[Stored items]
'''

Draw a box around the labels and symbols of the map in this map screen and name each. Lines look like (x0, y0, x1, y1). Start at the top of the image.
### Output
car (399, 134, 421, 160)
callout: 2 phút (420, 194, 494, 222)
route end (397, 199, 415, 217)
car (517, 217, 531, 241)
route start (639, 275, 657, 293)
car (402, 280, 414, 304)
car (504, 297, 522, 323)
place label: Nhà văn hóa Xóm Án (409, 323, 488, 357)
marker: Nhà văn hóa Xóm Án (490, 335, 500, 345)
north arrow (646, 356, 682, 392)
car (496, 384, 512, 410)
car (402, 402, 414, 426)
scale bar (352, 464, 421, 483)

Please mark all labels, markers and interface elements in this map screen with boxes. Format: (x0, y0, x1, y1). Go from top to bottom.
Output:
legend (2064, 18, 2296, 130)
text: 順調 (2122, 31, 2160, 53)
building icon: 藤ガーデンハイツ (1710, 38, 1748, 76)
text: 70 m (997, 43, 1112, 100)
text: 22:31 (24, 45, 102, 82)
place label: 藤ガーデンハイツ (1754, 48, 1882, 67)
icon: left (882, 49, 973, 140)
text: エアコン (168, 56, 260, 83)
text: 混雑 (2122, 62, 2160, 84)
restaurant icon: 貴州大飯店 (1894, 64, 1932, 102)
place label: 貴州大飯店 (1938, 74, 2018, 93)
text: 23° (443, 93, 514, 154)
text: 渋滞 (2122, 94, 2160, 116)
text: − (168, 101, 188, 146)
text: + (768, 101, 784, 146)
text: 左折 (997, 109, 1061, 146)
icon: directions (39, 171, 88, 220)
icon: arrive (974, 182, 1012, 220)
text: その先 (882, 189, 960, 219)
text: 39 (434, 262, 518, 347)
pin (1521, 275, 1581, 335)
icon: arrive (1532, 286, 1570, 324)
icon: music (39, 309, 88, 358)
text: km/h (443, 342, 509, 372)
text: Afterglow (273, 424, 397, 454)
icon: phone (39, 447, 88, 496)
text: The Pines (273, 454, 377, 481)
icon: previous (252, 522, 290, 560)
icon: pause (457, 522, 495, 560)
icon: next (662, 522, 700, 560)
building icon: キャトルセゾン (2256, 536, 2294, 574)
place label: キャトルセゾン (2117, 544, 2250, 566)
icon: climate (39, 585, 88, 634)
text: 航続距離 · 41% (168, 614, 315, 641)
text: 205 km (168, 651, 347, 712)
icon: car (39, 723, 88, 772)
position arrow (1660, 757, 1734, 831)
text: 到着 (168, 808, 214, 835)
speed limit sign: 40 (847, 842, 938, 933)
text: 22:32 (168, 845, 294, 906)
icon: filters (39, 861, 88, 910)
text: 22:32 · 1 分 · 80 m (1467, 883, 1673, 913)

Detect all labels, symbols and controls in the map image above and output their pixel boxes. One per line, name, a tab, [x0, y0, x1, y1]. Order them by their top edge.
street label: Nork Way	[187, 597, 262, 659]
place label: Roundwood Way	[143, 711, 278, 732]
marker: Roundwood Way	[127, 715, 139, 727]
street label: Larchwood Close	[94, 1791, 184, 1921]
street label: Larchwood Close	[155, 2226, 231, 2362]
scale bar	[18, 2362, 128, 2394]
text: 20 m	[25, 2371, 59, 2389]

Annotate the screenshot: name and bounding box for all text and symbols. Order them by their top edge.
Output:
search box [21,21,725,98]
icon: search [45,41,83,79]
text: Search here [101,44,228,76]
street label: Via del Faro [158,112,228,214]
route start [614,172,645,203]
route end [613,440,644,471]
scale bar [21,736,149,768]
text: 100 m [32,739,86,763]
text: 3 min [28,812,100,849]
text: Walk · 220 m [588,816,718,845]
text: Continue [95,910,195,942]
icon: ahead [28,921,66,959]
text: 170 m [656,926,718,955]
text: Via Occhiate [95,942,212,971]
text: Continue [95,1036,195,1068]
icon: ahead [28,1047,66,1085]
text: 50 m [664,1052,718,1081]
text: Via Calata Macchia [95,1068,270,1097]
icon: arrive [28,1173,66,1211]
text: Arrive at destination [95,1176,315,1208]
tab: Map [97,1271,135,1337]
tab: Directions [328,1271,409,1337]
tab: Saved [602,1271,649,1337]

'''

Nothing but an exact copy of the records belongs in the answer.

▸ YOUR RESPONSE:
Draw a box around the labels and symbols of the map in this map screen and name each. Lines look like (x0, y0, x1, y1). Start at the top of the image.
### Output
car (399, 134, 421, 160)
callout: 2 phút (420, 194, 494, 222)
route end (397, 199, 415, 217)
car (517, 217, 531, 241)
route start (639, 275, 657, 293)
car (402, 280, 414, 304)
car (504, 297, 522, 323)
place label: Nhà văn hóa Xóm Án (409, 323, 488, 357)
marker: Nhà văn hóa Xóm Án (490, 335, 500, 345)
north arrow (646, 356, 682, 392)
car (496, 384, 512, 410)
car (402, 402, 414, 426)
scale bar (352, 464, 421, 483)

Please mark all labels, markers and interface elements in this map screen with boxes. Format: (x0, y0, x1, y1). Go from top to bottom.
Output:
legend (2064, 18, 2296, 130)
text: 順調 (2122, 31, 2160, 53)
building icon: 藤ガーデンハイツ (1710, 38, 1748, 76)
text: 70 m (997, 43, 1112, 100)
text: 22:31 (24, 45, 102, 82)
place label: 藤ガーデンハイツ (1754, 48, 1882, 67)
icon: left (882, 49, 973, 140)
text: エアコン (168, 56, 260, 83)
text: 混雑 (2122, 62, 2160, 84)
restaurant icon: 貴州大飯店 (1894, 64, 1932, 102)
place label: 貴州大飯店 (1938, 74, 2018, 93)
text: 23° (443, 93, 514, 154)
text: 渋滞 (2122, 94, 2160, 116)
text: − (168, 101, 188, 146)
text: + (768, 101, 784, 146)
text: 左折 (997, 109, 1061, 146)
icon: directions (39, 171, 88, 220)
icon: arrive (974, 182, 1012, 220)
text: その先 (882, 189, 960, 219)
text: 39 (434, 262, 518, 347)
pin (1521, 275, 1581, 335)
icon: arrive (1532, 286, 1570, 324)
icon: music (39, 309, 88, 358)
text: km/h (443, 342, 509, 372)
text: Afterglow (273, 424, 397, 454)
icon: phone (39, 447, 88, 496)
text: The Pines (273, 454, 377, 481)
icon: previous (252, 522, 290, 560)
icon: pause (457, 522, 495, 560)
icon: next (662, 522, 700, 560)
building icon: キャトルセゾン (2256, 536, 2294, 574)
place label: キャトルセゾン (2117, 544, 2250, 566)
icon: climate (39, 585, 88, 634)
text: 航続距離 · 41% (168, 614, 315, 641)
text: 205 km (168, 651, 347, 712)
icon: car (39, 723, 88, 772)
position arrow (1660, 757, 1734, 831)
text: 到着 (168, 808, 214, 835)
speed limit sign: 40 (847, 842, 938, 933)
text: 22:32 (168, 845, 294, 906)
icon: filters (39, 861, 88, 910)
text: 22:32 · 1 分 · 80 m (1467, 883, 1673, 913)

Detect all labels, symbols and controls in the map image above and output their pixel boxes. One per line, name, a tab, [x0, y0, x1, y1]. Order them by their top edge.
street label: Nork Way	[187, 597, 262, 659]
place label: Roundwood Way	[143, 711, 278, 732]
marker: Roundwood Way	[127, 715, 139, 727]
street label: Larchwood Close	[94, 1791, 184, 1921]
street label: Larchwood Close	[155, 2226, 231, 2362]
scale bar	[18, 2362, 128, 2394]
text: 20 m	[25, 2371, 59, 2389]

Annotate the screenshot: name and bounding box for all text and symbols. Order them by their top edge.
Output:
search box [21,21,725,98]
icon: search [45,41,83,79]
text: Search here [101,44,228,76]
street label: Via del Faro [158,112,228,214]
route start [614,172,645,203]
route end [613,440,644,471]
scale bar [21,736,149,768]
text: 100 m [32,739,86,763]
text: 3 min [28,812,100,849]
text: Walk · 220 m [588,816,718,845]
text: Continue [95,910,195,942]
icon: ahead [28,921,66,959]
text: 170 m [656,926,718,955]
text: Via Occhiate [95,942,212,971]
text: Continue [95,1036,195,1068]
icon: ahead [28,1047,66,1085]
text: 50 m [664,1052,718,1081]
text: Via Calata Macchia [95,1068,270,1097]
icon: arrive [28,1173,66,1211]
text: Arrive at destination [95,1176,315,1208]
tab: Map [97,1271,135,1337]
tab: Directions [328,1271,409,1337]
tab: Saved [602,1271,649,1337]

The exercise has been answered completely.